— Try it —
When a line in the listing below contains the word "Left", return a copy of that line.

— The data —

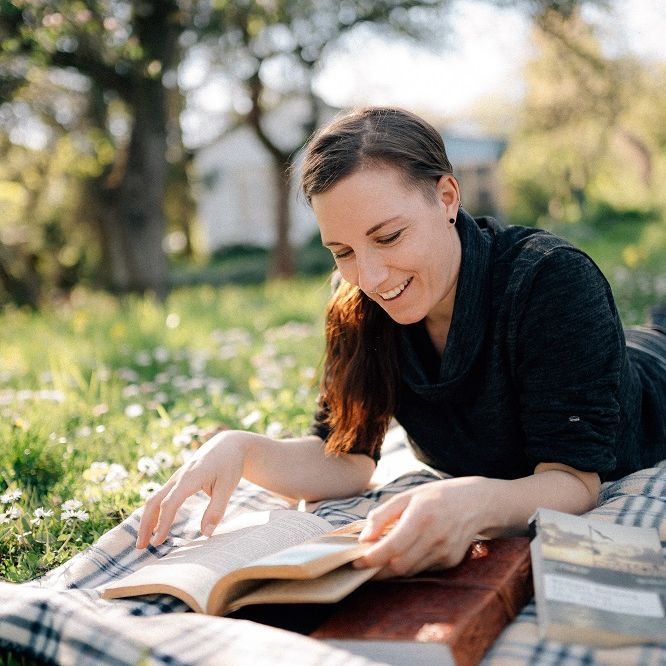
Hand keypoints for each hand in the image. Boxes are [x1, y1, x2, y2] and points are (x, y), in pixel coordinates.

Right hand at [135, 430, 251, 548]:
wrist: (228, 444)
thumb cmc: (229, 464)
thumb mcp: (228, 486)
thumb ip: (217, 509)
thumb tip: (206, 534)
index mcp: (190, 477)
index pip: (170, 503)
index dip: (163, 523)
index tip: (158, 542)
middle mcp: (178, 477)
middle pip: (154, 501)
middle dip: (145, 524)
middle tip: (141, 547)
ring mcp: (176, 478)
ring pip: (154, 499)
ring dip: (147, 520)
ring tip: (144, 541)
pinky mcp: (178, 480)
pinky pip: (161, 497)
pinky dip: (154, 513)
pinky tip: (155, 526)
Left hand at [353, 477, 490, 577]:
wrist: (477, 503)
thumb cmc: (437, 496)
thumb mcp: (407, 496)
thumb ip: (382, 515)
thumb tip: (364, 537)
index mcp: (422, 516)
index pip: (392, 547)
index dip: (372, 558)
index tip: (356, 561)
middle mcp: (435, 537)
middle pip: (399, 566)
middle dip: (377, 571)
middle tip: (362, 566)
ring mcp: (445, 552)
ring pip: (409, 571)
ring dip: (391, 569)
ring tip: (379, 559)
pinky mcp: (451, 562)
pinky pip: (423, 569)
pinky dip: (409, 565)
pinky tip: (405, 553)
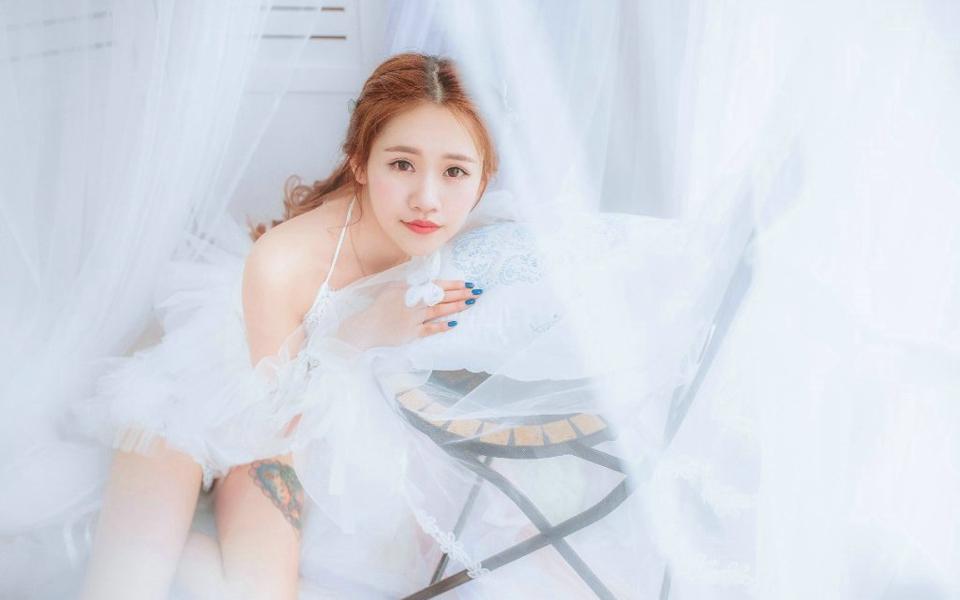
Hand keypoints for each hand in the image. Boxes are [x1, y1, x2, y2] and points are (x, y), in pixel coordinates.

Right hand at [335, 280, 481, 349]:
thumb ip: (410, 285)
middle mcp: (413, 303)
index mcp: (409, 290)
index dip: (453, 284)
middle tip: (477, 292)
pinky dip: (441, 327)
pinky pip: (429, 329)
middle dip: (460, 293)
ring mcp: (412, 318)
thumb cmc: (379, 307)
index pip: (436, 285)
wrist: (366, 327)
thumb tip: (427, 281)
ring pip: (438, 311)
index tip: (467, 283)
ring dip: (455, 307)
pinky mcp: (410, 333)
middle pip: (441, 297)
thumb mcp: (393, 289)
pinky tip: (454, 324)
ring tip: (470, 304)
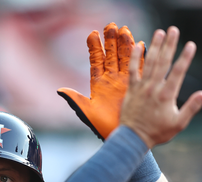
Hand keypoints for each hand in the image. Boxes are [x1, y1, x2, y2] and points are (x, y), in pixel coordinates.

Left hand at [57, 22, 144, 139]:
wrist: (122, 136)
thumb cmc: (102, 127)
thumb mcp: (87, 112)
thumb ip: (75, 100)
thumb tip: (60, 90)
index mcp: (98, 83)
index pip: (96, 61)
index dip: (94, 47)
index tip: (92, 34)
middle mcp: (112, 79)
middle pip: (111, 55)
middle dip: (111, 40)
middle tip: (110, 25)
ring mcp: (125, 81)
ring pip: (125, 58)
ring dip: (125, 44)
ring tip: (124, 30)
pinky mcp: (137, 85)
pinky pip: (139, 68)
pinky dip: (140, 57)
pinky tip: (141, 44)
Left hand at [120, 26, 201, 148]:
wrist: (134, 138)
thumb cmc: (158, 132)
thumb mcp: (179, 124)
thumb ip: (191, 108)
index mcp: (167, 95)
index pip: (178, 72)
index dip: (185, 57)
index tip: (191, 44)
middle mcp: (154, 88)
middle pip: (163, 62)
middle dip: (169, 45)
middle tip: (174, 30)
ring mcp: (142, 87)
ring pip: (149, 62)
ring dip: (154, 46)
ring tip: (160, 32)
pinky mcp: (131, 89)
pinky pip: (132, 70)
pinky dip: (134, 57)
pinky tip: (138, 45)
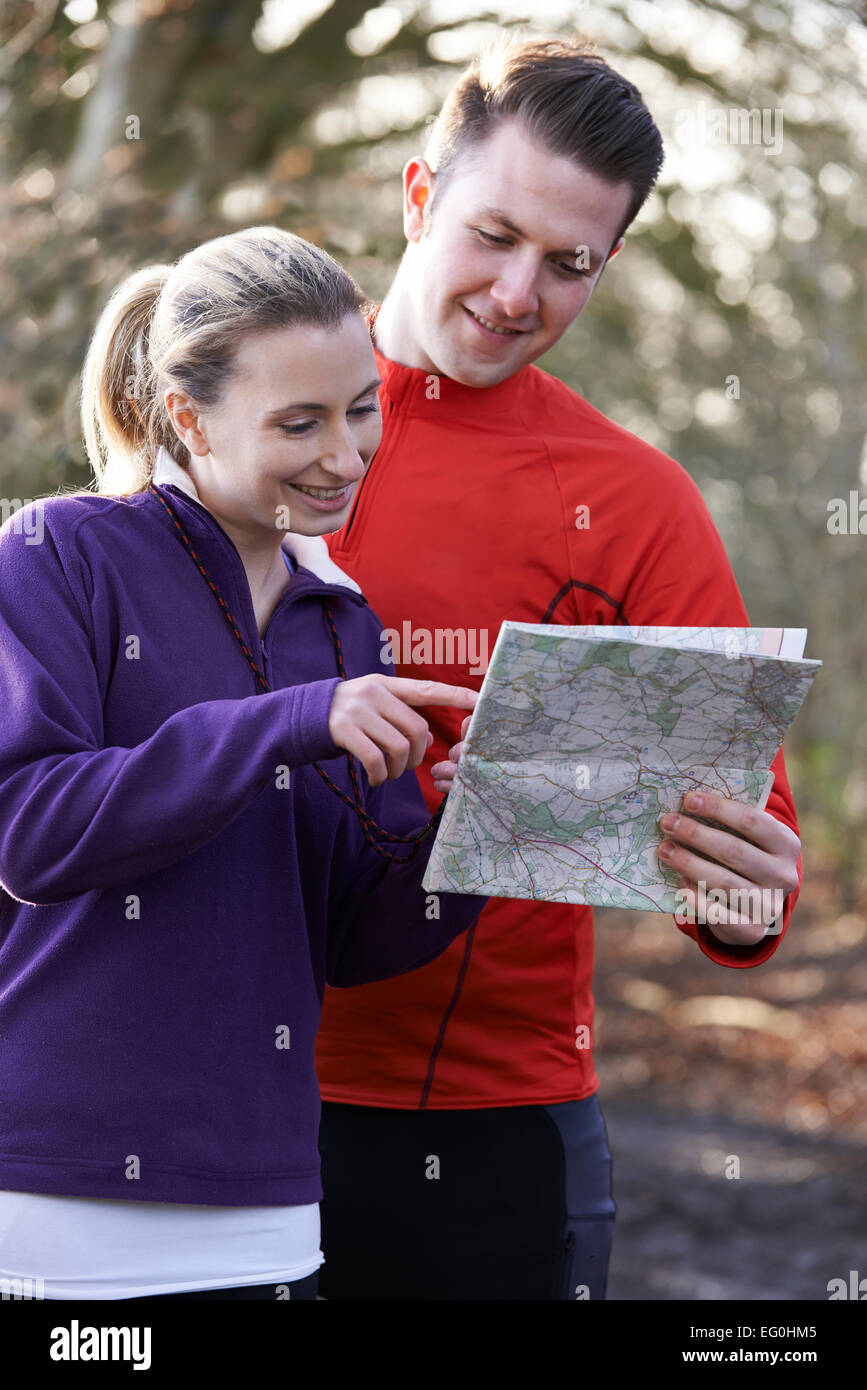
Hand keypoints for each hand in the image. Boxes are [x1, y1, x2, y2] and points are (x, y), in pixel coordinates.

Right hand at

— Written response —
Left hand at [353, 477, 490, 577]:
Left hand at [57, 22, 144, 139]:
Left hand at [120, 26, 201, 148]:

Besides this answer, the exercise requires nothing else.